→ What is needed
All the data that follows should be repeated exactly, without a single picture.

→ Raw data
# # #
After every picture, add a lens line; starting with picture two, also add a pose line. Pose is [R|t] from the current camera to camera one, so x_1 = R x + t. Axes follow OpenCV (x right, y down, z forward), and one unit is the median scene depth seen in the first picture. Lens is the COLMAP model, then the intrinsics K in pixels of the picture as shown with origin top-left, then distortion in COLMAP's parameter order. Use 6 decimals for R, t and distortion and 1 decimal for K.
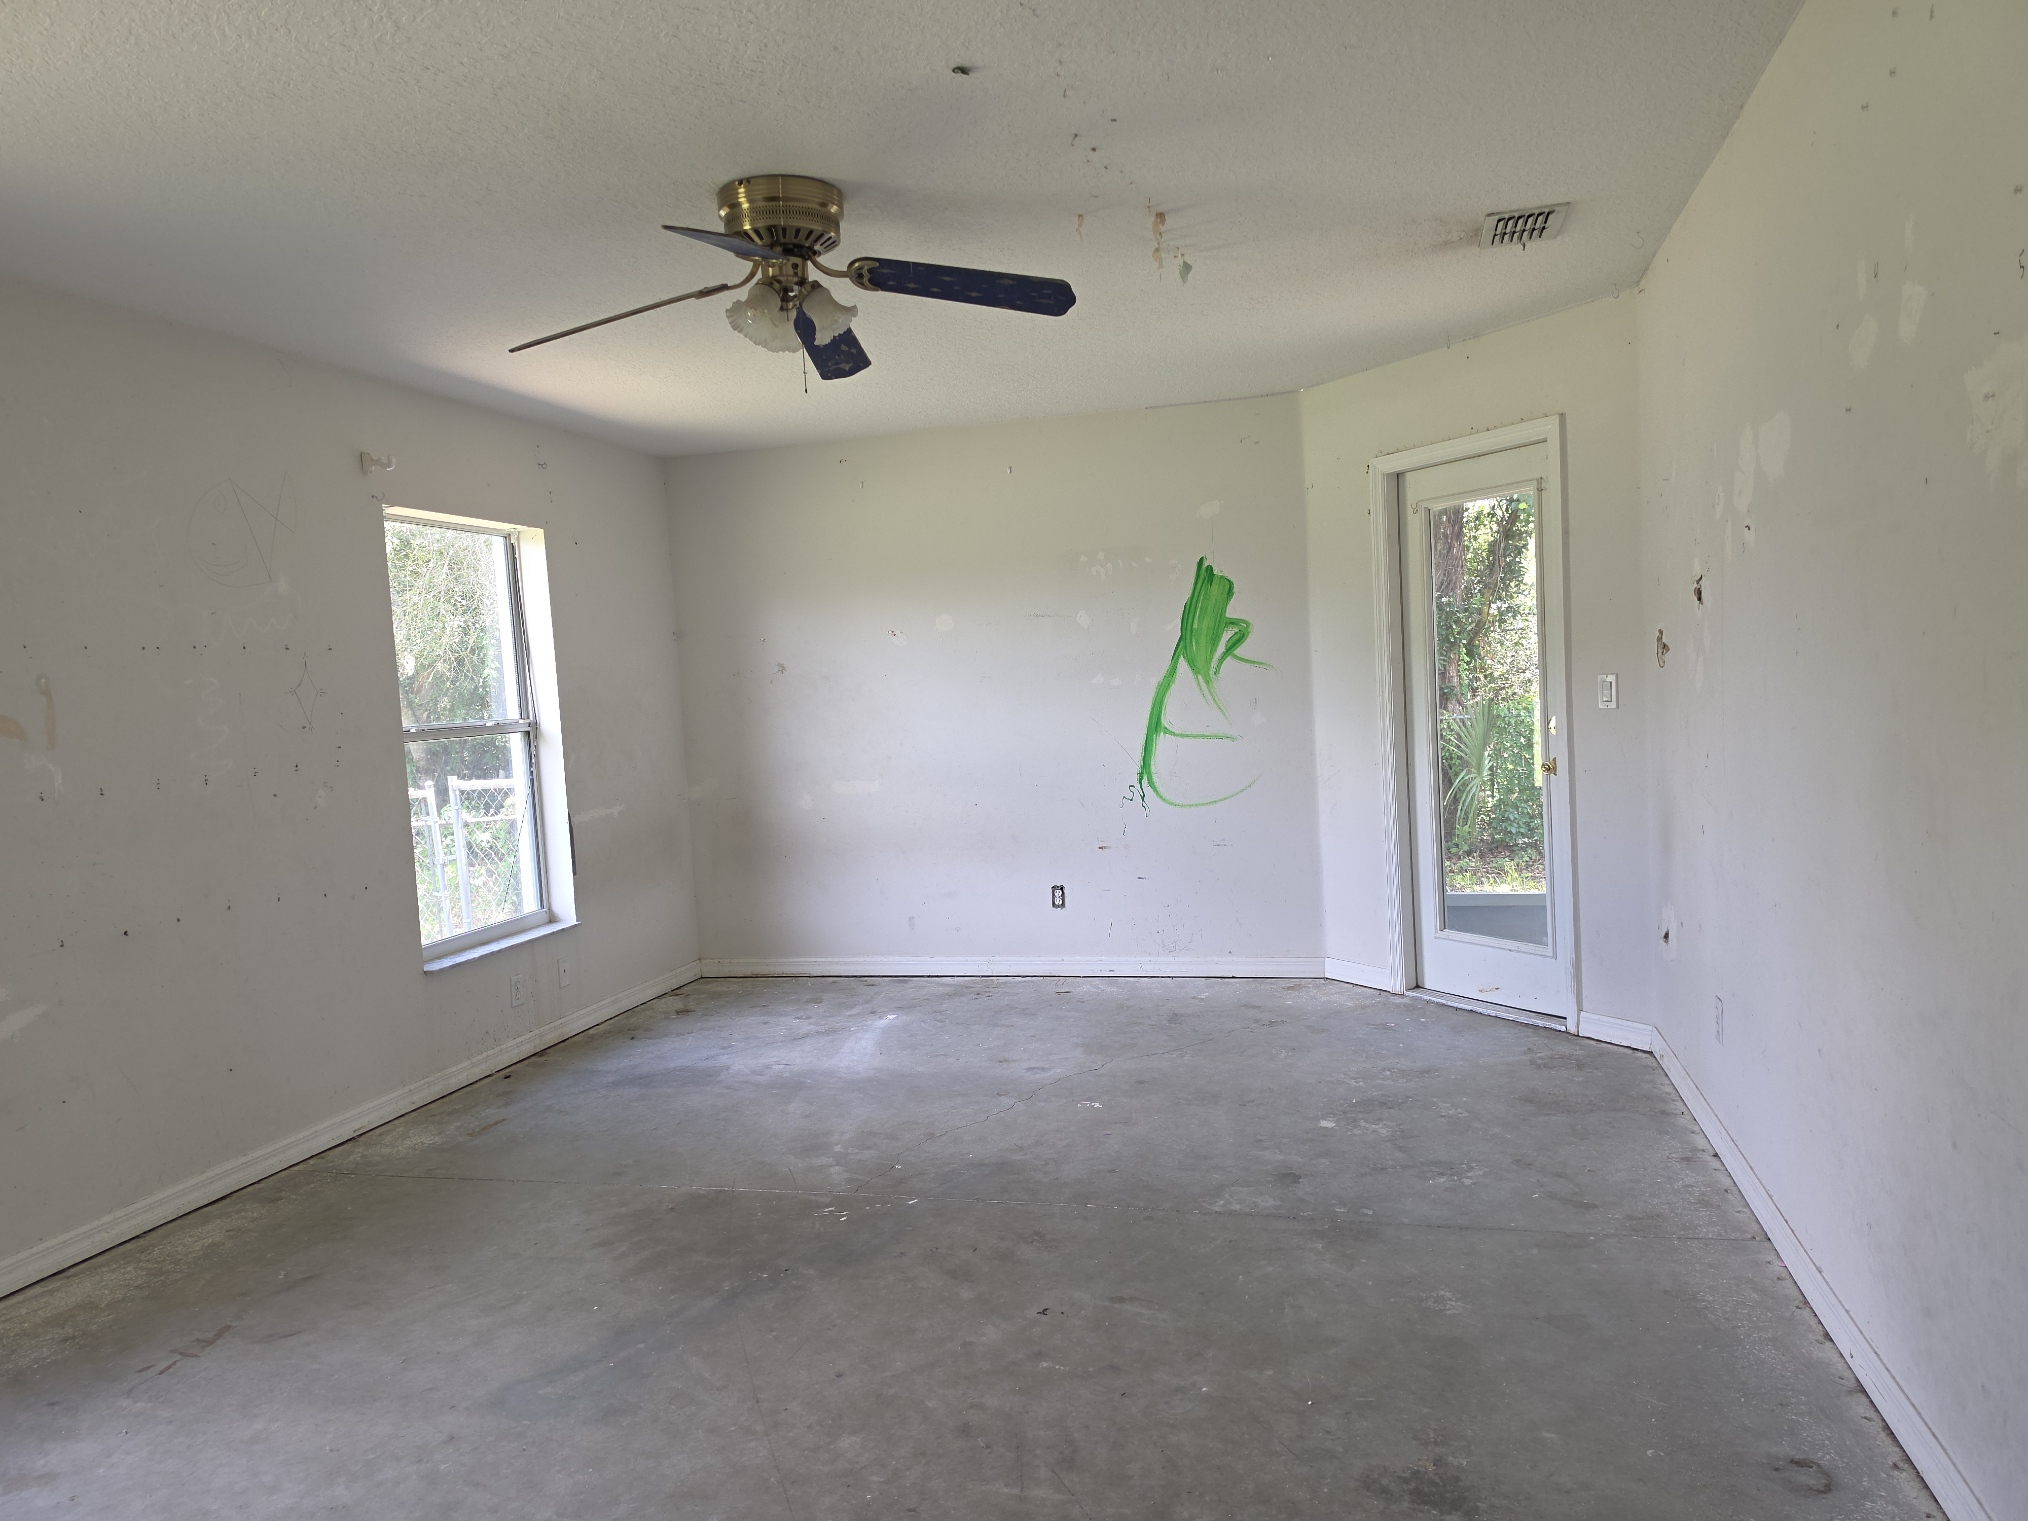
lens RADIAL K [[1413.2, 0, 1010.8], [0, 1413.2, 764.4], [0, 0, 1]] dist [0.062700, -0.055815]
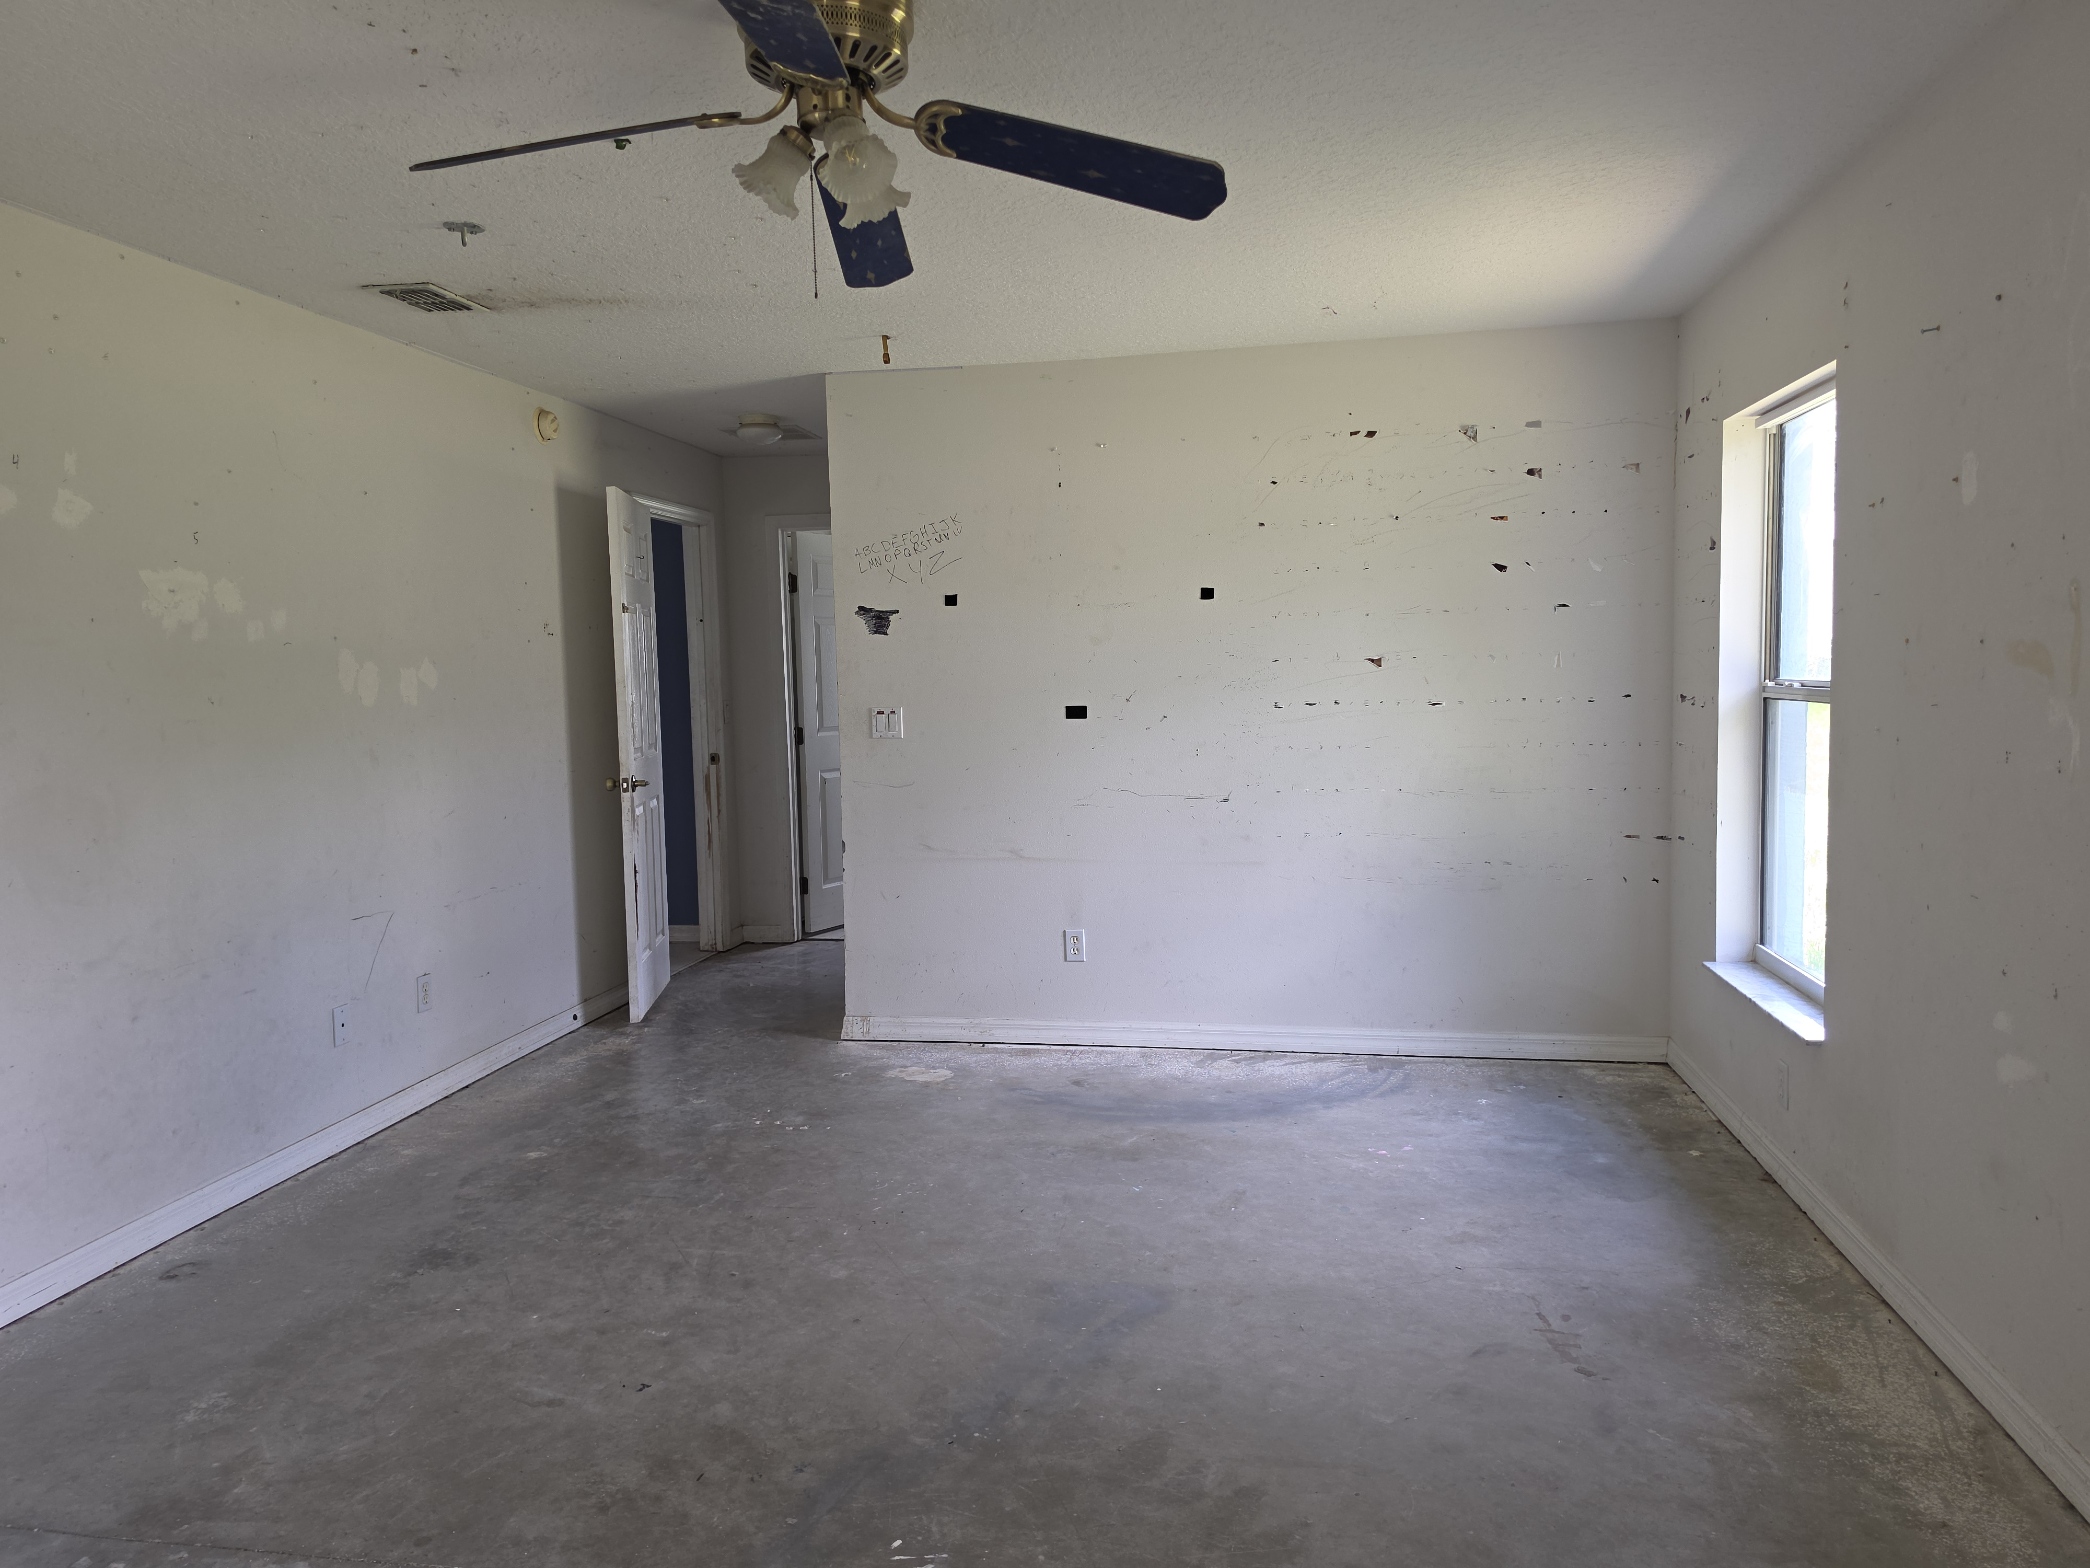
lens RADIAL K [[1456.4, 0, 1047.8], [0, 1456.4, 778.7], [0, 0, 1]] dist [0.062700, -0.055815]
pose [[-0.991402, 0.091761, -0.093282, -0.191078], [0.077679, 0.986412, 0.144764, -0.128558], [0.105298, 0.136273, -0.985059, 1.988113]]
# # #
→ Solution for this problem
After every picture, add a lens line; starting with picture two, also add a pose line. Pose is [R|t] from the current camera to camera one, so x_1 = R x + t. Axes follow OpenCV (x right, y down, z forward), and one unit is the median scene depth seen in the first picture. Lens is the COLMAP model, then the intrinsics K in pixels of the picture as shown with origin top-left, then distortion in COLMAP's parameter order. Use 6 decimals for R, t and distortion and 1 decimal for K.
lens RADIAL K [[1413.2, 0, 1010.8], [0, 1413.2, 764.4], [0, 0, 1]] dist [0.062700, -0.055815]
lens RADIAL K [[1456.4, 0, 1047.8], [0, 1456.4, 778.7], [0, 0, 1]] dist [0.062700, -0.055815]
pose [[-0.991402, 0.091761, -0.093282, -0.191078], [0.077679, 0.986412, 0.144764, -0.128558], [0.105298, 0.136273, -0.985059, 1.988113]]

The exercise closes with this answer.